- [Verilen Metin]
30 Nisan 2014 Çarşamba

BÜYÜĞE SAYGI MI?

Büyüğe saygı mı? O da ne?

 Sare Şanlı

Bana kalırsa “büyüklerin yanında böyle davranılmaz, büyüklerin sözü kesilmez, büyükler söylediği zaman itiraz edilmez, yapılır” gibi sözlerle büyüyen çocukların nesli ülkemizde de tükenmeye başladı.(Batı’da tükenmesi çok daha erken bir döneme tekabül ediyor.) Son on-on beş yılın annelerinde belirgin bir şekilde göze çarpan yaklaşım, çocuğu seçimlerinde ve davranışlarında mümkün olduğunca özgür bırakmak. Daha ileri gidelim, bu dönemin ebeveynleri evlerini çocuklarına göre dizayn ediyor, günlük aylık, yıllık planlarını çocuk eksenli oluşturuyor. Çocuklarının sevdiği ailelerle görüşüyor, onların istediği yerlere gidiyorlar. Eskilerin çocuğu bir birey olarak kabul etmeme hatası bugün çocuğu ‘sözü geçen tek birey’ olarak konumlandırma hatasına dönüşüyor.

- [Görev Tanımı 1] Büyüğe saygı konulu verilen metne göre şu ifadelerin metinle uyuşup uyuşmadığını belirtiniz; her biri için evet ya da hayır deyip karara esas olan sözleri metinden olduğu gibi aktarınız: (a) Bu neslin Batı'da tükenmesi, ülkemizdekinden daha geç bir döneme denk gelmektedir. (b) Bu dönemin ebeveynleri planlarını çocuk eksenli oluşturmaktadır. (c) Son on-on beş yılın annelerinde öne çıkan yaklaşım, çocuğu seçimlerinde ve davranışlarında mümkün olduğunca özgür bırakmaktır.
- [Görev Tanımı 2] Büyüğe saygı konulu verilen metinden "Büyüğe saygı mı?" sözleriyle başlayıp "konumlandırma hatasına dönüşüyor." sözlerine kadar süren bölümü alıntılayınız.
Yalnızca verilen metne dayanınız.

(Kaydedilen girdiler)
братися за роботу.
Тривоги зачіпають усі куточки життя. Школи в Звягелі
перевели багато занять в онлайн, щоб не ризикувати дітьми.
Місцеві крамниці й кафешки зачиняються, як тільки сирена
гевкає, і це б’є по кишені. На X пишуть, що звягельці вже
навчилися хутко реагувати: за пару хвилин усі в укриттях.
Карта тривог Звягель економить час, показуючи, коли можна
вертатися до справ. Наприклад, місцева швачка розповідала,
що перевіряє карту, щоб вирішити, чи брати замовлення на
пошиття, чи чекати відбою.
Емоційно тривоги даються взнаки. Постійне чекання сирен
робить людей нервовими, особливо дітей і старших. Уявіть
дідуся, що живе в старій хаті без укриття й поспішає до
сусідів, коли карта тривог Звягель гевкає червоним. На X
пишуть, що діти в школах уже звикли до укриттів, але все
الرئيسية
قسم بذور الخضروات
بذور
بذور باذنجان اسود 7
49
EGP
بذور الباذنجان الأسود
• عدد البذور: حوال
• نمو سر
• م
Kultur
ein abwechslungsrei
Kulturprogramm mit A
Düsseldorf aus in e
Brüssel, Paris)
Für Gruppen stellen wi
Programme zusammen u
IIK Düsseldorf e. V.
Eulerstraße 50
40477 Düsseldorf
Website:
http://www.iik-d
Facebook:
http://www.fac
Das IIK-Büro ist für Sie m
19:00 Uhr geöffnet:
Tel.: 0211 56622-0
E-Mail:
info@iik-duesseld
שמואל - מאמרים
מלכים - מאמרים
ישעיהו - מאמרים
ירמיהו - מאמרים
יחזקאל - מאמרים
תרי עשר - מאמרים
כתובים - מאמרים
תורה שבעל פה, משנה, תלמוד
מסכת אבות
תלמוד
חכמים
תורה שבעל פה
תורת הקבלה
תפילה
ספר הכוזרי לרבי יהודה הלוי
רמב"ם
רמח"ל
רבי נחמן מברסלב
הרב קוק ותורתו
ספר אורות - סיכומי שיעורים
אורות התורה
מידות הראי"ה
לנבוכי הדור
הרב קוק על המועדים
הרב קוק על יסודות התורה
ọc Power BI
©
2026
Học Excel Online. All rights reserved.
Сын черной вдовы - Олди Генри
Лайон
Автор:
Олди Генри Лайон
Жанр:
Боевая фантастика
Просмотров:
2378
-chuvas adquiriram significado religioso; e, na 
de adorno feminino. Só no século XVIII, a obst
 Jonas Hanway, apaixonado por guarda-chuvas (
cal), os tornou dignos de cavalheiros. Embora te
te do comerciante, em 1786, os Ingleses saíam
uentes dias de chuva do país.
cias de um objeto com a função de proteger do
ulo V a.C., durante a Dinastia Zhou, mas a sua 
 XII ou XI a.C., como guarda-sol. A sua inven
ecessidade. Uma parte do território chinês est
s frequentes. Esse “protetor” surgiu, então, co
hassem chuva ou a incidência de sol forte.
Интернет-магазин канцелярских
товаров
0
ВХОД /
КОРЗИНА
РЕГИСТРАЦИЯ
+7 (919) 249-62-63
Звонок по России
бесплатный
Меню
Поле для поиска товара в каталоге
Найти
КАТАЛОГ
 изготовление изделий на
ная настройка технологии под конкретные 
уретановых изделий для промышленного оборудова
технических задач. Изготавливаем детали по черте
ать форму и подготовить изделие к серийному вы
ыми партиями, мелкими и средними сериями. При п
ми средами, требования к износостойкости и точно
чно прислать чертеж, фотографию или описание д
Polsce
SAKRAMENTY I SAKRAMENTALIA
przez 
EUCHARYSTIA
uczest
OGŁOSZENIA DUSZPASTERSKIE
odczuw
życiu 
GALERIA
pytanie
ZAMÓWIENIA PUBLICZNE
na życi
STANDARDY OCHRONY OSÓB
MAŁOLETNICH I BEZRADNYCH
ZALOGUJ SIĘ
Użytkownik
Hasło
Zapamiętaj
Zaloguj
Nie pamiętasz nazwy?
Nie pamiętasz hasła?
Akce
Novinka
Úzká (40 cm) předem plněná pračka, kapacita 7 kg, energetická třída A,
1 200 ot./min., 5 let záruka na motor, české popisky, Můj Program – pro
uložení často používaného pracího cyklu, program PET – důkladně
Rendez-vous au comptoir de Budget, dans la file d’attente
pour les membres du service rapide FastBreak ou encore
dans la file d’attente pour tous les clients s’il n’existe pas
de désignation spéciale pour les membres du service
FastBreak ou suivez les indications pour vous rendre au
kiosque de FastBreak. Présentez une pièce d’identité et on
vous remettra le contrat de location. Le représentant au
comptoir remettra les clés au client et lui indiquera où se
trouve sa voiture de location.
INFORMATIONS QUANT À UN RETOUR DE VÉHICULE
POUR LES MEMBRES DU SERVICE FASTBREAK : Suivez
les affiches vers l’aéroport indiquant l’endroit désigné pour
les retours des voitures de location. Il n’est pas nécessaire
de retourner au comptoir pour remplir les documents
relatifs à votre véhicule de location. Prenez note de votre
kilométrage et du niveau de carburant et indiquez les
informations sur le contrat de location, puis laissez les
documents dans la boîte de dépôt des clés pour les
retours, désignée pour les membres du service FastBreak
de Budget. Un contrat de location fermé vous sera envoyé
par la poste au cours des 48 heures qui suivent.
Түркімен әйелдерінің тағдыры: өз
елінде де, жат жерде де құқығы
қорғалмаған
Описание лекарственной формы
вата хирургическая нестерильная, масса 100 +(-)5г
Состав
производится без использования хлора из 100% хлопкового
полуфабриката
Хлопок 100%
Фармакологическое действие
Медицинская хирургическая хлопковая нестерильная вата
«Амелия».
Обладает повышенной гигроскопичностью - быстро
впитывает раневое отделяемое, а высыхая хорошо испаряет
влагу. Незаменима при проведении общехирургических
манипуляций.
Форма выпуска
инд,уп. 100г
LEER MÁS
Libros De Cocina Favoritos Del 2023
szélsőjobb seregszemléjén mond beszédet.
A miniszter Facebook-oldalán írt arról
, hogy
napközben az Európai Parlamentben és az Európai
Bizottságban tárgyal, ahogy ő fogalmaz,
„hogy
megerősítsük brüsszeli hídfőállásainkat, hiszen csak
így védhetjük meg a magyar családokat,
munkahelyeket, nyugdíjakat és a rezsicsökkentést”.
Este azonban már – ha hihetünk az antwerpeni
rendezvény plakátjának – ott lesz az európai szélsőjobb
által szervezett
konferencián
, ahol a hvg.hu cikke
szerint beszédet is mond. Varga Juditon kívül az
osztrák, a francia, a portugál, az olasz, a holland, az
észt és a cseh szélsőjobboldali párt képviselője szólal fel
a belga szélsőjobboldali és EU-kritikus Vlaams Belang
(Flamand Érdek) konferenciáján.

- [Beklenen Çıktı 1]
(a) Hayır: "Batı’da tükenmesi çok daha erken bir döneme tekabül ediyor."
(b) Evet: "günlük aylık, yıllık planlarını çocuk eksenli oluşturuyor"
(c) Evet: "çocuğu seçimlerinde ve davranışlarında mümkün olduğunca özgür bırakmak"

- [Beklenen Çıktı 2]
Büyüğe saygı mı? O da ne?

 Sare Şanlı

Bana kalırsa “büyüklerin yanında böyle davranılmaz, büyüklerin sözü kesilmez, büyükler söylediği zaman itiraz edilmez, yapılır” gibi sözlerle büyüyen çocukların nesli ülkemizde de tükenmeye başladı.(Batı’da tükenmesi çok daha erken bir döneme tekabül ediyor.) Son on-on beş yılın annelerinde belirgin bir şekilde göze çarpan yaklaşım, çocuğu seçimlerinde ve davranışlarında mümkün olduğunca özgür bırakmak. Daha ileri gidelim, bu dönemin ebeveynleri evlerini çocuklarına göre dizayn ediyor, günlük aylık, yıllık planlarını çocuk eksenli oluşturuyor. Çocuklarının sevdiği ailelerle görüşüyor, onların istediği yerlere gidiyorlar. Eskilerin çocuğu bir birey olarak kabul etmeme hatası bugün çocuğu ‘sözü geçen tek birey’ olarak konumlandırma hatasına dönüşüyor.